So I'm having trouble figuring this problem out so if someone can help me out that'd be great.
Find all the fixed points for the associated Newton iteration function for $$ f(x) = \frac{x}{(x-1)^n} $$ when $n = 1, 2, 3, .....$ Which are attracting and which are repelling?

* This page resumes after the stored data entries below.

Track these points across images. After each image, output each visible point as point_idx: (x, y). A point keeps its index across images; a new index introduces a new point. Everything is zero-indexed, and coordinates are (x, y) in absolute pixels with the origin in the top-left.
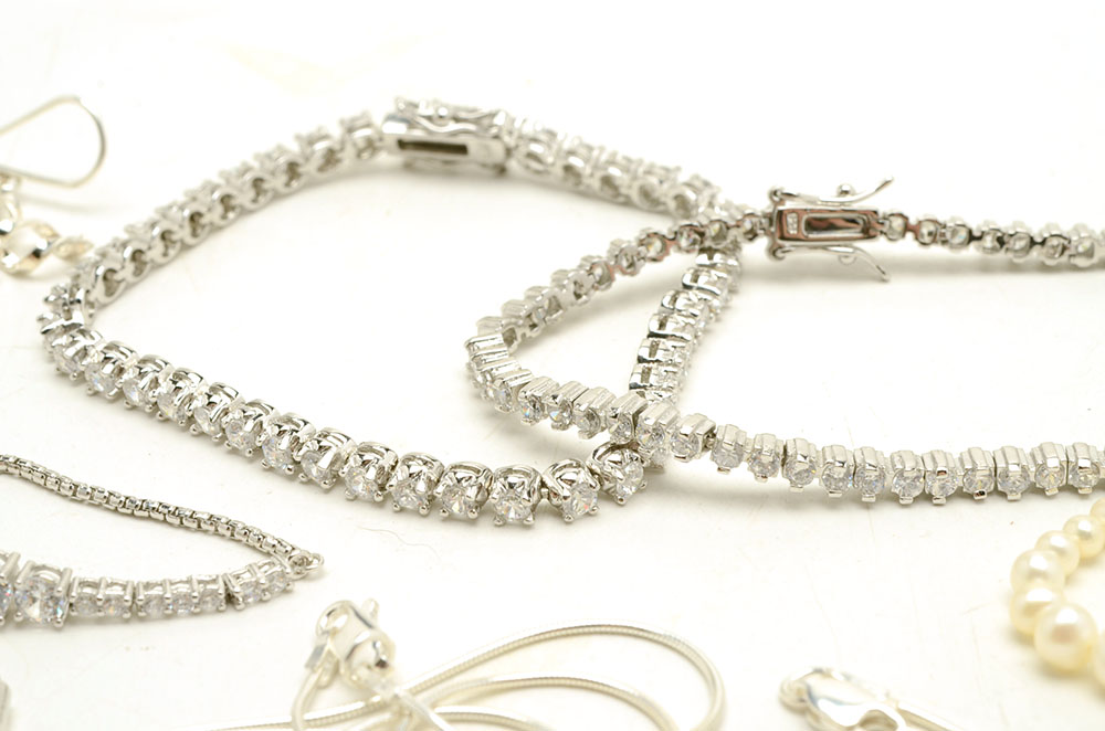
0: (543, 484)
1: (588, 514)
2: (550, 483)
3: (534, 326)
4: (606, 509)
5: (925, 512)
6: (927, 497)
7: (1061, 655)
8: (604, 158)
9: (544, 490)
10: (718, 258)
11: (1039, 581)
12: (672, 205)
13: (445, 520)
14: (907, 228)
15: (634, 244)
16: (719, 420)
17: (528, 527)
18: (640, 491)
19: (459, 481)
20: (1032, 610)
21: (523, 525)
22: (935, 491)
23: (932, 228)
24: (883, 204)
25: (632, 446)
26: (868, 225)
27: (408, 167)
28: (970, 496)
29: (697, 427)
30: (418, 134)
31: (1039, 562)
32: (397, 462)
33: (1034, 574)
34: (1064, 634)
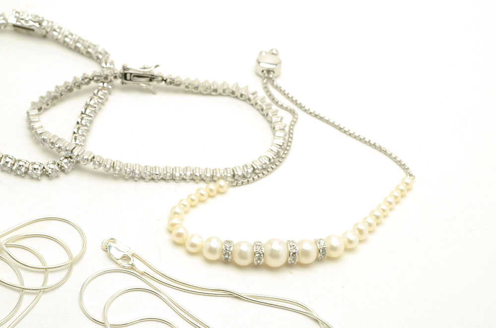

$$f(x)={{x} \over {(x-1)^n}}$$ $$f^{'}(x)=\left({{-n} \over {x-1}}+1 \right) \cdot (x-1)^{-n}$$ Implementing Newton's method recurrence... $$x_{n+1}=x_n-{{f(x)} \over {f^{'}(x)}}$$ $$x_{n+1}=x_n+{{x_n \cdot (x_n-1)} \over {(n-1) \cdot x_n+1}}$$ A fixed point is defined as a value $v$ such that $x_1=v$ So solve for x... $$x=x+{{x \cdot (x-1)} \over {(n-1) \cdot x+1}}$$ Clearly, $x=1$, and $x=0$ are the fixed points
It might be enlightening to now investigate the periodic points of the dynamical system. A periodic point of period n is an $x_n=v$, so the solution oscillates between n values. An period "1" solution is just a typical fixed point...